PAGE EXCERPT
----------------------------------------
Another interesting outcome is that the active exoskeleton performed better in the dynamic activity (with the workers performing heavy manual labour) both in respect of assistance (reduced effort) and hindrance (posture/inclination similar to the noExo case). This reduced hindrance for the StreamEXO (a 9 % reduction of Tmed) is possibly correlated with the actuation technology of the oBSEs under analysis. The Laevo v2.56 has fixed springs that increase in stiffness as the user bends, which may have discouraged the workers from bending the trunk. In contrast, the software-controlled motion and assistance of the StreamEXO aims to limit interfere with the workers’ motions. This effect was underlined during the static test, where the StreamEXO only slightly hindered the workers (a 6 % Tmed reduction), while the Laevo reduced the trunk angle by 20 % . We believe that this result is possible because of the new MB-Grav control strategy presented and validated in this work. This highlights that the assistance force generated in both control strategies, but in particular for the static case, manages to balance the person’s weight according to the trunk’s inclination without requiring extra compensation forces from the user. These strategies have been designed to balance the force component that supports the posture, leaving the user with the dynamic force component used to change the inclination of the trunk when necessary.
A further important consideration is the stability of the exoskeleton when worn. The StreamEXO takes advantage of straps on the thighs and shoulders to anchor the device, which is not present in the Laevo v2.56 design. In addition, both the thigh pads and trunk pad are free to move once fitted. As the Laevo v2.56 lacks these features, it is possible for the exoskeleton to move or rotate when maintaining a position for several seconds, thereby reducing its effectiveness.
----------------------------------------
(Stored dataset items)
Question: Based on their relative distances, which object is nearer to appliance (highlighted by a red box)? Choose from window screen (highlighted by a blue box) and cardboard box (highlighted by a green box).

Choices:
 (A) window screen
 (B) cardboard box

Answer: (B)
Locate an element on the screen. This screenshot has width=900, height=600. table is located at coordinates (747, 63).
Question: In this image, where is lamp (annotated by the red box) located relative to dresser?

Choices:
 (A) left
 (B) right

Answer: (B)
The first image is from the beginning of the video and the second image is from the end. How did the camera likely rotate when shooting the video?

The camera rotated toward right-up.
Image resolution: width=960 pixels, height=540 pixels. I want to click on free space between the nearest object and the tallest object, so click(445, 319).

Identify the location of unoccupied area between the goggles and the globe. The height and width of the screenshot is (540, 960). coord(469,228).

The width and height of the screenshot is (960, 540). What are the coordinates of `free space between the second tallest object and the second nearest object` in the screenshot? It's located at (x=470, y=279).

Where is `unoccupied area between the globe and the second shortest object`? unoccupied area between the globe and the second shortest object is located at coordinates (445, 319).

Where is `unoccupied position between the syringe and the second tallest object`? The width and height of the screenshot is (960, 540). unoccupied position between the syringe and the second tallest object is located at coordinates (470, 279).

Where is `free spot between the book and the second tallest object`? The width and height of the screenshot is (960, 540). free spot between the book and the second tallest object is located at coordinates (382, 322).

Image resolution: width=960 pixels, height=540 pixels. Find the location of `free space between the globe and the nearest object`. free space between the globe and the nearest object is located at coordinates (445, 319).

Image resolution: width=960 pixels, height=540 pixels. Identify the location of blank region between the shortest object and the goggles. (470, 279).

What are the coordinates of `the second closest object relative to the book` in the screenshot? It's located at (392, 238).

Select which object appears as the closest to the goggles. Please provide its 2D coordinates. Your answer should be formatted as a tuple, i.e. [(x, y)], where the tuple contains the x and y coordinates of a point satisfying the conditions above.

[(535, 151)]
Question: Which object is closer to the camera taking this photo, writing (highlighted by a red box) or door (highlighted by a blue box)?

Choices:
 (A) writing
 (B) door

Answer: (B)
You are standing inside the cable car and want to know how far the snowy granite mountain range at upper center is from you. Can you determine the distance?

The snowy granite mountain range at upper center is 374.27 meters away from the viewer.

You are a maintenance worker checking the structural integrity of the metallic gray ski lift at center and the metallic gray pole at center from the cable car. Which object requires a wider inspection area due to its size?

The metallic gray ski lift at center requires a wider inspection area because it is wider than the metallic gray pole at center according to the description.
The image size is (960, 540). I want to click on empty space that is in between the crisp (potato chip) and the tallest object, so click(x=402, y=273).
----------------------------------------
APPLY WHAT YOU READ
1. Answer these questions using the exoskeleton passage.
(a) What reduction of Tmed did the StreamEXO show in the dynamic activity?
(b) By what percentage did the Laevo reduce the trunk angle during the static test?
(c) On which parts of the body does the StreamEXO use straps to anchor the device?
2. Copy the stretch of the exoskeleton passage from "A further important" through "reducing its effectiveness.".

RESULTS OF THE TASKS
1.
(a) A 9 % reduction of Tmed.
(b) By 20 %.
(c) On the thighs and shoulders.

2.
A further important consideration is the stability of the exoskeleton when worn. The StreamEXO takes advantage of straps on the thighs and shoulders to anchor the device, which is not present in the Laevo v2.56 design. In addition, both the thigh pads and trunk pad are free to move once fitted. As the Laevo v2.56 lacks these features, it is possible for the exoskeleton to move or rotate when maintaining a position for several seconds, thereby reducing its effectiveness.